# Woodshop Teachers Perspective



## mision56 (Oct 24, 2016)

Hey all, not a specific advice question here, more an open inquiry. I'm curious If anyone on here has or does teach high school woodworking or carpentry? My brother is in the middle of transitioning from office drone to teaching auto shop, and it got me thinking what this experience is like.

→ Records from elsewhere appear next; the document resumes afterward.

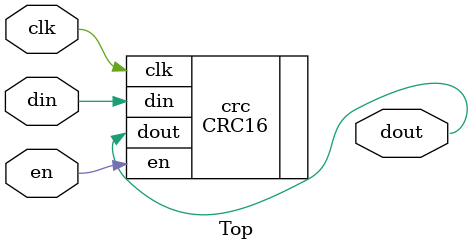
<source format=v>
`include "../CRC16.v"

`timescale 1ns/1ps

module Top(
    input wire clk,
    input wire en,
    input wire din,
    output wire dout
);
    CRC16 #(
        .Delay(0)
    ) crc(
        .clk(clk),
        .en(en),
        .din(din),
        .dout(dout)
    );
endmodule


`ifdef SIM
module Testbench();
    reg clk = 0;
    reg en = 0;
    reg din = 0;
    wire dout;
    Top Top(
        .clk(clk),
        .en(en),
        .din(din),
        .dout(dout)
    );
    
    initial begin
        $dumpfile("top.vcd");
        $dumpvars(0, Testbench);
    end
    
    initial begin
        forever begin
            clk = 0;
            #42;
            clk = 1;
            #42;
        end
    end
    
    initial begin
        reg[15:0] i;
        reg[15:0] crc;
        
        for (i=0; i<17; i=i+1) begin
            wait(clk);
            wait(!clk);
        end
        
        en = 1;
        din = 1;
        for (i=0; i<1024; i=i+1) begin
            wait(clk);
            wait(!clk);
        end
        
        en = 0;
        for (i=0; i<16; i=i+1) begin
            crc = (crc<<1)|dout;
            wait(clk);
            wait(!clk);
        end
        
        $display("crc: %x", crc);
    end
    
endmodule
`endif
</source>
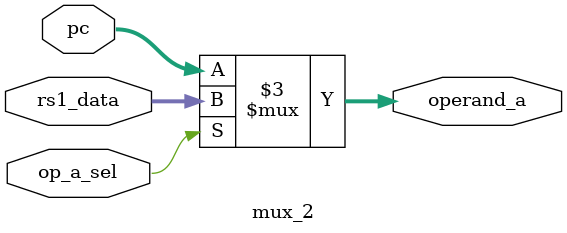
<source format=v>
module mux_2(
input wire op_a_sel,
input wire [31:0] rs1_data,
input wire [31:0] pc,
output reg [31:0] operand_a
);
always @(*) begin
if (op_a_sel)
      operand_a = rs1_data;
else 
      operand_a = pc;
end
endmodule
</source>
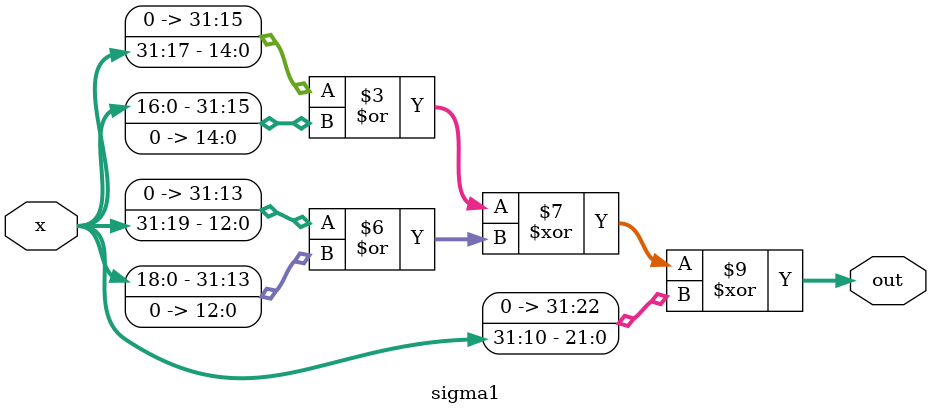
<source format=v>
module sigma1 (
    input  wire [31:0] x,    // Input 32-bit word
    output wire [31:0] out   // Output σ₁(x)
);

    // σ₁(x) = ROTR^17(x) ⊕ ROTR^19(x) ⊕ SHR^10(x)
    // Where ROTR^n(x) = (x >> n) | (x << (32-n))
    // And SHR^n(x) = x >> n
    assign out = ((x >> 17) | (x << 15)) ^  // ROTR^17(x)
                 ((x >> 19) | (x << 13)) ^  // ROTR^19(x)
                 (x >> 10);                 // SHR^10(x)

endmodule
</source>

I'd be curious to hear about experiences good bad or indifferent.


----------



## a1Jim (Aug 9, 2008)

I don't think my experience will be a lot of help, I teach adult woodworking and volunteer in a high school wood shop off and on.I'm almost 70 so the kids interaction with the teacher is quite different than when I was in school, all the kids talk to and refer to the teach by his last name kinda like army buddies might. All in all the kids seem fine and are just acting like adolescents act. most of them seem to just go about their projects. The teach I aid for on occasion stitch in some categories like safety and kind of matter of fact in others. I'm sure your brother will fair fine, the'res always a time period where teacher and students have to get use to each other.


----------



## mision56 (Oct 24, 2016)

Hey Jim,
Thanks for the insights. He's pretty excited for the change. He also got some funny advice from a guy who did the same thing about 12 years ago, "Sign up to be an assistant coach in one sport every season. No real responsibilities or stress, but that way you can always tell 'em sorry, can't make the staff meeting, gotta go to practice".


----------